Hi. I have two questions that might or might not be related.
I want to filter all and only unmapped reads from a pair end file.
I type
samtools view -f 4 myFile.bam
According to samtools, -f 4 should 'only output alignments' where the query itself is unmapped.
However the beginning of the produced output is like
HWI-ST300_0110:7:21:1528:160264#0 117 chr10 67604 0 * = 67604 0 <SEQ> <QUAL>
HWI-ST300_0110:7:7:10624:6076#0 117 chr10 78098 0 * = 78098 0 <SEQ> <QUAL>
HWI-ST300_0110:7:5:15368:185558#0 69 chr10 78778 0 * = 78778 0 <SEQ> <QUAL>
These are not unmapped. The mate is, not the query, right? Later in the output there are also the unmapped reads. With flag -f 12, I correctly get those where both query and mate pair are unmapped. Why is this happening?

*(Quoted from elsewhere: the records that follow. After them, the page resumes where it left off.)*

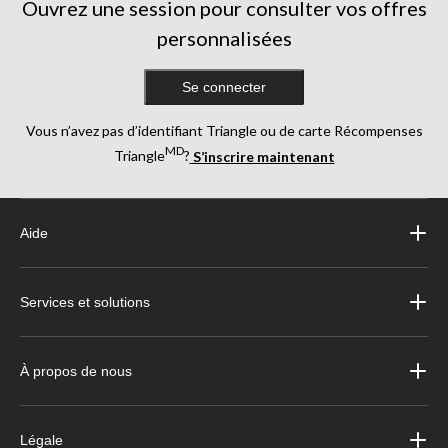
Ouvrez une session pour consulter vos offres
personnalisées
Se connecter
Vous n’avez pas d’identifiant Triangle ou de carte Récompenses
MD
Triangle
?
S’inscrire maintenant
Aide
Services et solutions
À propos de nous
Légale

The second question is about sequence name. The fastq files I was provided with, have the name like:
@HWI-ST300:130:B08M9ABXX:2:1101:1137:1993 2:Y:0:
with the space where it is shown.
That means I have both pairs that have the very same name in the resulting bam files (HWI-ST300:130:B08M9ABXX:2:1101:1170:1992). Can this be an issue? What are the specifications about sequence names in fastq format? According to this paper spaces don't seem to be an issue, but yet bwa trim after the space.
Thanks
Thanks! Very useful!. But so, they are "officially" unmapped, despite having a mapping field. Confusing. 69 means: read paired, read unmapped, first in pair. Even more confusing. Anyway, I guess I will filter the others with -F 4 to make sure I don't have the same sequence in two different files after splitting.
I think there is no standard designation for what 'unmapped' should mean - I usually take it as in indication that the measurement is unreliable.